▸ Exercise description
Write out each record below exactly, without pictures.

Lens and sensor metadata
=== Begin Enclosure ===

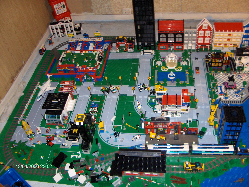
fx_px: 252
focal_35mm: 35
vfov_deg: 40.7
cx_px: 124
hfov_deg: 52.6
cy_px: 94
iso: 100
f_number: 2.6
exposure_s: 1/60
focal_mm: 5.8
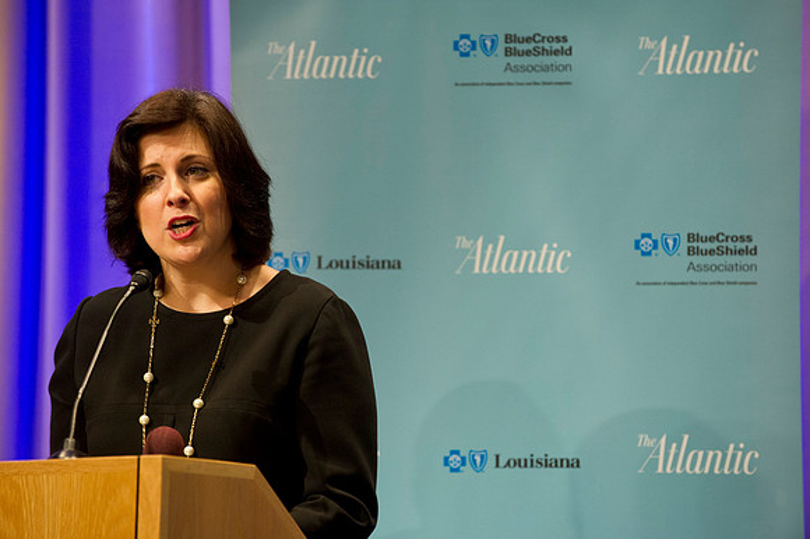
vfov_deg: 6.9
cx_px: 405
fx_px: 4497
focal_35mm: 200
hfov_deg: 10.3
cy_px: 270
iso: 2500
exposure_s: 1/125
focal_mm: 200
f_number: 4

=== End Enclosure ===

▸ Result of this exercise
fx_px: 252
focal_35mm: 35
vfov_deg: 40.7
cx_px: 124
hfov_deg: 52.6
cy_px: 94
iso: 100
f_number: 2.6
exposure_s: 1/60
focal_mm: 5.8
vfov_deg: 6.9
cx_px: 405
fx_px: 4497
focal_35mm: 200
hfov_deg: 10.3
cy_px: 270
iso: 2500
exposure_s: 1/125
focal_mm: 200
f_number: 4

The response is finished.